▶ _引文_
+++
大数据之数据收集

Posted 2020-11-28 boiledwater

tags:

篇首语：本文由小常识网(cha138.com)小编为大家整理，主要介绍了大数据之数据收集相关的知识，希望对你有一定的参考价值。

大数据之数据收集

数据收集是大数据的基础。散落在各处的数据，只有经过了数据收集，才会集中起来，提供了后续处理的可能。从大数据技术发展以来，出现了很多数据收集的技术框架，本文试图在若干流行的数据收集解决方案上加以叙述。

评估一个技术框架是否适合某个业务场景，通常需要考虑多个方面。

l 最基本的，考虑接口是否适配，收集socket数据了还是log数据，输出到哪里；

l 考虑技术框架的性能，是否满足业务的需求；

l 还需要考虑灵活性，如果需要做一些过滤或者自定义开发，是否容易；

l 考虑对性能的影响，数据收集不能影响了业务系统本身的运行，不能资源消耗太大；

l 考虑运维的难易程度，有的技术方案依赖很多，配置很复杂，就容易出错；

l 考虑技术框架是否高可靠，不会出现丢数据的情况。

相信通过上面几个方面的判断，应该可以找到合适的技术框架。

一、Flume

Flume是一种分布式，可靠且可用的服务，用于有效地收集，聚合和移动大量流事件数据。

source接口适配

Source Type	Comments
Avro Source	Listens on Avro port and receives events from external Avro client streams.
Thrift Source	Listens on Thrift port and receives events from external Thrift client streams.
Exec Source	Exec source runs a given Unix command on start-up and expects that process to continuously produce data on standard out (stderr is simply discarded, unless property logStdErr is set to true).
JMS Source	JMS Source reads messages from a JMS destination such as a queue or topic.
SSL and JMS Source	MS client implementations typically support to configure SSL/TLS via some Java system properties defined by JSSE (Java Secure Socket Extension).
Spooling Directory Source	This source lets you ingest data by placing files to be ingested into a “spooling” directory on disk.
+++
▶ _题目 1_
请说明引文认为什么是大数据的基础。
下面这些记录与引文没有任何关系。

▶ _列表_
+++
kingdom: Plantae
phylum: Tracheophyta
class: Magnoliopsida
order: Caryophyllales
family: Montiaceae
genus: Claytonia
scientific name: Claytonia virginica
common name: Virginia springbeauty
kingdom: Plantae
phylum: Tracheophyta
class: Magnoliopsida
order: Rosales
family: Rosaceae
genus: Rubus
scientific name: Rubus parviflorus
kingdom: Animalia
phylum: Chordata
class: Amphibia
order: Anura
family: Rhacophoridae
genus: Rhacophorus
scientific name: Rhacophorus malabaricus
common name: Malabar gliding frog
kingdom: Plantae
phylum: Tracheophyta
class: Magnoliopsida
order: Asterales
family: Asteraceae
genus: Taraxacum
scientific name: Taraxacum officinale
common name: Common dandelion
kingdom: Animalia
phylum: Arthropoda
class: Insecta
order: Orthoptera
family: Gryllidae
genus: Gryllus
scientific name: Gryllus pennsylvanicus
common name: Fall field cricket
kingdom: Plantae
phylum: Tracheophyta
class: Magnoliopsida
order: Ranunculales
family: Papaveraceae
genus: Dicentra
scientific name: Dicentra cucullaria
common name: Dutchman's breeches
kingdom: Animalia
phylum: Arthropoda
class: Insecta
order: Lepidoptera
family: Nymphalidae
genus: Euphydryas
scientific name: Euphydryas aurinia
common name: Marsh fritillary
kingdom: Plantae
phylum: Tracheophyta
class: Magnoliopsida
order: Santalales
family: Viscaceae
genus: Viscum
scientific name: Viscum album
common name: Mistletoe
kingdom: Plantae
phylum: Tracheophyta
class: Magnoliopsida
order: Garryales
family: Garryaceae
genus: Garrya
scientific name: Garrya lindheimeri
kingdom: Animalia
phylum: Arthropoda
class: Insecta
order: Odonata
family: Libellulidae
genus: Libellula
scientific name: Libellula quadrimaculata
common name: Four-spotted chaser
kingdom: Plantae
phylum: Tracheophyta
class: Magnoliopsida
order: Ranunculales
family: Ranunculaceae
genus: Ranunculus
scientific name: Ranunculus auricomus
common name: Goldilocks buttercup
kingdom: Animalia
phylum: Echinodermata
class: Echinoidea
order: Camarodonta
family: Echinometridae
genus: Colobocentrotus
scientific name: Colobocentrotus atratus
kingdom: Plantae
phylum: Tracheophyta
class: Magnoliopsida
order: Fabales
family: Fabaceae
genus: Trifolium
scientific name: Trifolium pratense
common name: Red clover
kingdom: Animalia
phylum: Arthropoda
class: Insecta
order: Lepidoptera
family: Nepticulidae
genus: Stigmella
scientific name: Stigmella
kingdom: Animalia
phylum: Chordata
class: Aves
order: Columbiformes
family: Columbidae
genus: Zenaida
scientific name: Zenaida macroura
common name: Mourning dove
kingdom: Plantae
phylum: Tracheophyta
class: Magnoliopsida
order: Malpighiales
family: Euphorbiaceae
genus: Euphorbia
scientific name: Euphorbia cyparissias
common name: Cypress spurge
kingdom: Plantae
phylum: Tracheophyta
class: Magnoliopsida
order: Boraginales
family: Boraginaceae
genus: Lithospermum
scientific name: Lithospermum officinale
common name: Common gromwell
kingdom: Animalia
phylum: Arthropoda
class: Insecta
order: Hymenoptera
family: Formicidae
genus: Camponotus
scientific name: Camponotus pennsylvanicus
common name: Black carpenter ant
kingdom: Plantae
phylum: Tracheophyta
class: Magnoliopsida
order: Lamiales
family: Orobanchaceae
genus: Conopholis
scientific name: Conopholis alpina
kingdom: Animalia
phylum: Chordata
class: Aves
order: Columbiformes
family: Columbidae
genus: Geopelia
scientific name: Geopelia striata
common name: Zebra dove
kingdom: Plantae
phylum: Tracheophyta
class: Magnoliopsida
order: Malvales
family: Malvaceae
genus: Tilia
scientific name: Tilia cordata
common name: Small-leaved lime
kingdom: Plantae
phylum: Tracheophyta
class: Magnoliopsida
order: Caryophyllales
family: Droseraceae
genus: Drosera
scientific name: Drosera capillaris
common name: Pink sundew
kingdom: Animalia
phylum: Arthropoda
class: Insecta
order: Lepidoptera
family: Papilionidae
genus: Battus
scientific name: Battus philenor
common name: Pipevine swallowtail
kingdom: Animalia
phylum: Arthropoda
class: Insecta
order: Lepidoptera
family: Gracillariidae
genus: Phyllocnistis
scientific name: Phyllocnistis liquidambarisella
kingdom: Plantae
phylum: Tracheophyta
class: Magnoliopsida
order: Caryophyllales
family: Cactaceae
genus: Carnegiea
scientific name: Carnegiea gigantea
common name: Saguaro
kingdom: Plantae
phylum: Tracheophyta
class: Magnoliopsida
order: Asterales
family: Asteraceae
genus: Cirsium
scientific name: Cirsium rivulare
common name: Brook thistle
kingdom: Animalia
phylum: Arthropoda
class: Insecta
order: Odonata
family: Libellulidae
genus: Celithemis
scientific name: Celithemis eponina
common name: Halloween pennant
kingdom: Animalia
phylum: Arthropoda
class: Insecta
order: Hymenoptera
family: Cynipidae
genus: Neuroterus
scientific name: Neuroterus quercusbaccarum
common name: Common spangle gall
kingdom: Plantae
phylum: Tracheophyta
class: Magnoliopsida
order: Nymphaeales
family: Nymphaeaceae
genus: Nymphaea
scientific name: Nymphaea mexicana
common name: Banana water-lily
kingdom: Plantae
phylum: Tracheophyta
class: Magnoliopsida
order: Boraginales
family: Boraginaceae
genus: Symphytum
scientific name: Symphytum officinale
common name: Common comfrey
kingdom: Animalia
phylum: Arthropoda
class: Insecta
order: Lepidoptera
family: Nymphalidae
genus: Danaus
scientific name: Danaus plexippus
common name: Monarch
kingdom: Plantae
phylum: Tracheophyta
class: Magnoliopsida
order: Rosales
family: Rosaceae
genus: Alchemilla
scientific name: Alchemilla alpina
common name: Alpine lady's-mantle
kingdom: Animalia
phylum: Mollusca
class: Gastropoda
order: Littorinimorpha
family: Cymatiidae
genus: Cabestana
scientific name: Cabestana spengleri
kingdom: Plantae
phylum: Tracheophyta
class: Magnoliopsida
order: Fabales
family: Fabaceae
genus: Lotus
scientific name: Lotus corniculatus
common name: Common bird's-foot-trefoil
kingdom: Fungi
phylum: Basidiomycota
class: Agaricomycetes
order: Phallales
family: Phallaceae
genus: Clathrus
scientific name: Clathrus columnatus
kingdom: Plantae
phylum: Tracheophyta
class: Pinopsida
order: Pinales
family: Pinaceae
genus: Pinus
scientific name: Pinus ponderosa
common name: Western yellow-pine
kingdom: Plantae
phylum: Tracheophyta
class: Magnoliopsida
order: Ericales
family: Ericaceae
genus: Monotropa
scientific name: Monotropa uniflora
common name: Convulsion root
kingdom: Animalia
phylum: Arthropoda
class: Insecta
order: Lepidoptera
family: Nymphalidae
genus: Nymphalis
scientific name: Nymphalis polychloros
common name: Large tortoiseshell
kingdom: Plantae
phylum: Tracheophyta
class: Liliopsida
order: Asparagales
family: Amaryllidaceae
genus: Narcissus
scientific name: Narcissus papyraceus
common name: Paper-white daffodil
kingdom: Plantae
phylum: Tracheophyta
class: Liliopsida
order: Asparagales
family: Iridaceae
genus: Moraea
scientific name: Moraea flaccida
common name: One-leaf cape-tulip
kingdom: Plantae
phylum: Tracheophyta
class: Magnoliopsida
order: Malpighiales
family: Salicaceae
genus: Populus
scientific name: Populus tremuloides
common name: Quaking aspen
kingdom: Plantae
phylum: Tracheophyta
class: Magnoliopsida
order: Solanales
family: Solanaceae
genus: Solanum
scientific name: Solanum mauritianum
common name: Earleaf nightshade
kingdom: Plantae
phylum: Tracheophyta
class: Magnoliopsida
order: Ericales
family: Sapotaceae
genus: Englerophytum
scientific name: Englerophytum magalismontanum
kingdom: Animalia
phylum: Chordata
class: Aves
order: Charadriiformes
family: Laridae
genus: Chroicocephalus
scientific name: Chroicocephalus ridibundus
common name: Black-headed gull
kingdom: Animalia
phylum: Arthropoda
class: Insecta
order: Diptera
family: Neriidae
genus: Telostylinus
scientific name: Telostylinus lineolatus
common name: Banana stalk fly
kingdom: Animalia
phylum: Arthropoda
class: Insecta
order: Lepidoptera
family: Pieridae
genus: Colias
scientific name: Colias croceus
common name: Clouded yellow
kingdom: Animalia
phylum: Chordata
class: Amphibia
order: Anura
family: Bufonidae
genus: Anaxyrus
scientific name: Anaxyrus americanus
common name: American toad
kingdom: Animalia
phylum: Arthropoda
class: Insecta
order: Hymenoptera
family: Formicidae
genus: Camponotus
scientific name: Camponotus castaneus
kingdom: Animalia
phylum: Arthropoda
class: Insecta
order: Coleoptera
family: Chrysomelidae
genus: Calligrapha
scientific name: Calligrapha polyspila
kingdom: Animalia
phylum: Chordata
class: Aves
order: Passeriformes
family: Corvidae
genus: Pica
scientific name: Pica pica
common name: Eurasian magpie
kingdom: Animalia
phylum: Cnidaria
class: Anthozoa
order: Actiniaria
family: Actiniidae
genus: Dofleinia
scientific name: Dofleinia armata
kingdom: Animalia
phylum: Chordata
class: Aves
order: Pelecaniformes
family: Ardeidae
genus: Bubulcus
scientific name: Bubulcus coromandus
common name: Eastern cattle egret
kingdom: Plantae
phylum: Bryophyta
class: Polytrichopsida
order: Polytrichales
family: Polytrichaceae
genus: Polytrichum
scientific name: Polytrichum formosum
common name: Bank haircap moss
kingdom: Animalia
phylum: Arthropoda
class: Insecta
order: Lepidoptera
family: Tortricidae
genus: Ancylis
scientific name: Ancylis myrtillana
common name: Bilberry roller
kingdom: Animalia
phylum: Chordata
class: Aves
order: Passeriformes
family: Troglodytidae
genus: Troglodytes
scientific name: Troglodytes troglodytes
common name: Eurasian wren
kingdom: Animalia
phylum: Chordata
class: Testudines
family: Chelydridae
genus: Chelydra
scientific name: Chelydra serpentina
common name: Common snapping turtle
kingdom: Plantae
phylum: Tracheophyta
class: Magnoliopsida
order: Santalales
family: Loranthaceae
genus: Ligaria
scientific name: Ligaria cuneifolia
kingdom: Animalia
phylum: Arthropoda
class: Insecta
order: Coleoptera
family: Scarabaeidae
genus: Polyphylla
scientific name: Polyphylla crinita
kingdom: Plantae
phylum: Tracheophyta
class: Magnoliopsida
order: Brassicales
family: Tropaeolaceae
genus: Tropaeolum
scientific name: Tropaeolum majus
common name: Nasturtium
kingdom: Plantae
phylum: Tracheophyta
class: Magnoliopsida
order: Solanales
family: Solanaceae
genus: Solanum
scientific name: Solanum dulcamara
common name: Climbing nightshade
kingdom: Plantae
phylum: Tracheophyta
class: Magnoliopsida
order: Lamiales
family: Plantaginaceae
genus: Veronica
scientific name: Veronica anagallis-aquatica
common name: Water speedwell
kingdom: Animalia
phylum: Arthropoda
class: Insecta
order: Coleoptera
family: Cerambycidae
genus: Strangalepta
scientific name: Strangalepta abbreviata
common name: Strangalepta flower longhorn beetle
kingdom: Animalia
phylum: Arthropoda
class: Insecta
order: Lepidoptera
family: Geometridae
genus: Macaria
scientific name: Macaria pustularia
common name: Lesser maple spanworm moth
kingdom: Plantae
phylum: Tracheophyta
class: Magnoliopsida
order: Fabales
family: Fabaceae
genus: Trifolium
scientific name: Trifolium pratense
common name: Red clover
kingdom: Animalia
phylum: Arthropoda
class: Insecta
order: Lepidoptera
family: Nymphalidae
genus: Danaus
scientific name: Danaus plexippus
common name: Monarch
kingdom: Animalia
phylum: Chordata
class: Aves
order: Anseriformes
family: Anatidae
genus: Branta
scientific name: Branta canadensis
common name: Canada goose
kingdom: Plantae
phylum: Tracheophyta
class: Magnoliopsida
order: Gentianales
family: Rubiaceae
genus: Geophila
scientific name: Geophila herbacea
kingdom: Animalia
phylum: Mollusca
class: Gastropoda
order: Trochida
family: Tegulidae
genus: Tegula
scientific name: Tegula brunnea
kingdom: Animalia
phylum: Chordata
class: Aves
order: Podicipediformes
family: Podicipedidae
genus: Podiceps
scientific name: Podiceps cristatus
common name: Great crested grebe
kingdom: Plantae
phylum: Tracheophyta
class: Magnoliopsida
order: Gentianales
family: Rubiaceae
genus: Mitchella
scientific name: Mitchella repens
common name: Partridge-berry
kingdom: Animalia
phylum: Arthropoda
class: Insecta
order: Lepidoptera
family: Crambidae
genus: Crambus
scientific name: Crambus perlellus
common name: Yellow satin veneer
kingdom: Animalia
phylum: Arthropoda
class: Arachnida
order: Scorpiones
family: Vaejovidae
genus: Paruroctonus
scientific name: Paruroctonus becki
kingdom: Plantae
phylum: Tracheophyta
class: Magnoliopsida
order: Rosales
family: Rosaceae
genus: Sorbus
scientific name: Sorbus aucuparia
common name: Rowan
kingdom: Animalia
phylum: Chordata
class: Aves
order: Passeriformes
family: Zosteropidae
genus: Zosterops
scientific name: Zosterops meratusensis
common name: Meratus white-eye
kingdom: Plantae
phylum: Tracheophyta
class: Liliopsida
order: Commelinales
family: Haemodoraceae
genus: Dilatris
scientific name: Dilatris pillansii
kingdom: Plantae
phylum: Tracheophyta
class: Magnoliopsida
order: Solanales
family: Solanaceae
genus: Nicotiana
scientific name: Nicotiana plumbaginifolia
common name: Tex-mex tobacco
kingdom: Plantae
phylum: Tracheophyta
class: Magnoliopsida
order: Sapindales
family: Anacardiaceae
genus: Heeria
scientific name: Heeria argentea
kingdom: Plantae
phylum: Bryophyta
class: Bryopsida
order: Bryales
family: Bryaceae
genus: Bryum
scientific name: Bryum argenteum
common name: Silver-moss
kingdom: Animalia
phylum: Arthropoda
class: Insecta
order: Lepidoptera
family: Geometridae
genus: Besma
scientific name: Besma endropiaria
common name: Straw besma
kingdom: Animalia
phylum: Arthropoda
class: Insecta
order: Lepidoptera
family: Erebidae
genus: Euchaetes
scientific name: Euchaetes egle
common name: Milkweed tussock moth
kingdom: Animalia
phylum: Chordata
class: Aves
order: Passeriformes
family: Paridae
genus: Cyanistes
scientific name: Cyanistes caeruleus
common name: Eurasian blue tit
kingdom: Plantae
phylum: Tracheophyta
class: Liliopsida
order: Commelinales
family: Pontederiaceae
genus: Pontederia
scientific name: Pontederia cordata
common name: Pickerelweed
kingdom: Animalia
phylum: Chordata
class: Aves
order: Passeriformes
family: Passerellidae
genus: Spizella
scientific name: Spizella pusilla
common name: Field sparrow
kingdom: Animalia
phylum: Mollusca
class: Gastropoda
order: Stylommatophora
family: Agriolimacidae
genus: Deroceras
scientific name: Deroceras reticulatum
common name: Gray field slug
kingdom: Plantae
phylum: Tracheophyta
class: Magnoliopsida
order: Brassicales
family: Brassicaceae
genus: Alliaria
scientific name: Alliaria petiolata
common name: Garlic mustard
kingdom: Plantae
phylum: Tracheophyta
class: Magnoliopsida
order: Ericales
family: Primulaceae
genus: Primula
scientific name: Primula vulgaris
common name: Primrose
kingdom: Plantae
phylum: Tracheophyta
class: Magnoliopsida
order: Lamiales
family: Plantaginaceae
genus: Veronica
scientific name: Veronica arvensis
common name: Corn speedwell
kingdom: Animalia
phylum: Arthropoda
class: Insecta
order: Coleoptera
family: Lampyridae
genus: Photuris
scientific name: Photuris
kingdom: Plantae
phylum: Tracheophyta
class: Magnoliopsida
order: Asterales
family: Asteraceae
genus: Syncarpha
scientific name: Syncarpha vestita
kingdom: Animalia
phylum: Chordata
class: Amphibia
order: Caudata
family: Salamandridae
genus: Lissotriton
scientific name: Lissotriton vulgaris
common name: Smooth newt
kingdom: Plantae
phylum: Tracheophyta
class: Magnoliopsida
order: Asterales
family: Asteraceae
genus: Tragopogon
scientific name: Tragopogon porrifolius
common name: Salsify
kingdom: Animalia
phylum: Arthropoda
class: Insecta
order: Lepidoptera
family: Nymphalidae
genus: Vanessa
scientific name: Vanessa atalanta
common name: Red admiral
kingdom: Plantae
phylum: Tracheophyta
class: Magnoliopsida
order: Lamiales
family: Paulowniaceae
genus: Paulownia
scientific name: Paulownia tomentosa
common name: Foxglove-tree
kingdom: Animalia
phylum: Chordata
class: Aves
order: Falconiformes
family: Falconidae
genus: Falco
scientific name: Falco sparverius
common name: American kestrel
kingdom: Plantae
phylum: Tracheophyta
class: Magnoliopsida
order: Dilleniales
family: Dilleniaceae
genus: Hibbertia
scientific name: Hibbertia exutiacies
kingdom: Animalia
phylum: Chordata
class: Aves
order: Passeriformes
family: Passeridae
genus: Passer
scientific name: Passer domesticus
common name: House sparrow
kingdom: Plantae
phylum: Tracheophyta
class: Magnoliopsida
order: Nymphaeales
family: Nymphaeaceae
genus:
+++
▶ _题目 2_
请将记录中从含有“scientific name: Conopholis alpina”的那一行起、到含有“common name: Small-leaved lime”的那一行为止（两行都包括在内）的各行里的“genus”改为“属”，其余内容保持不变，只写出这些行。

▶ _回答 1_
数据收集。

▶ _回答 2_
scientific name: Conopholis alpina
kingdom: Animalia
phylum: Chordata
class: Aves
order: Columbiformes
family: Columbidae
属: Geopelia
scientific name: Geopelia striata
common name: Zebra dove
kingdom: Plantae
phylum: Tracheophyta
class: Magnoliopsida
order: Malvales
family: Malvaceae
属: Tilia
scientific name: Tilia cordata
common name: Small-leaved lime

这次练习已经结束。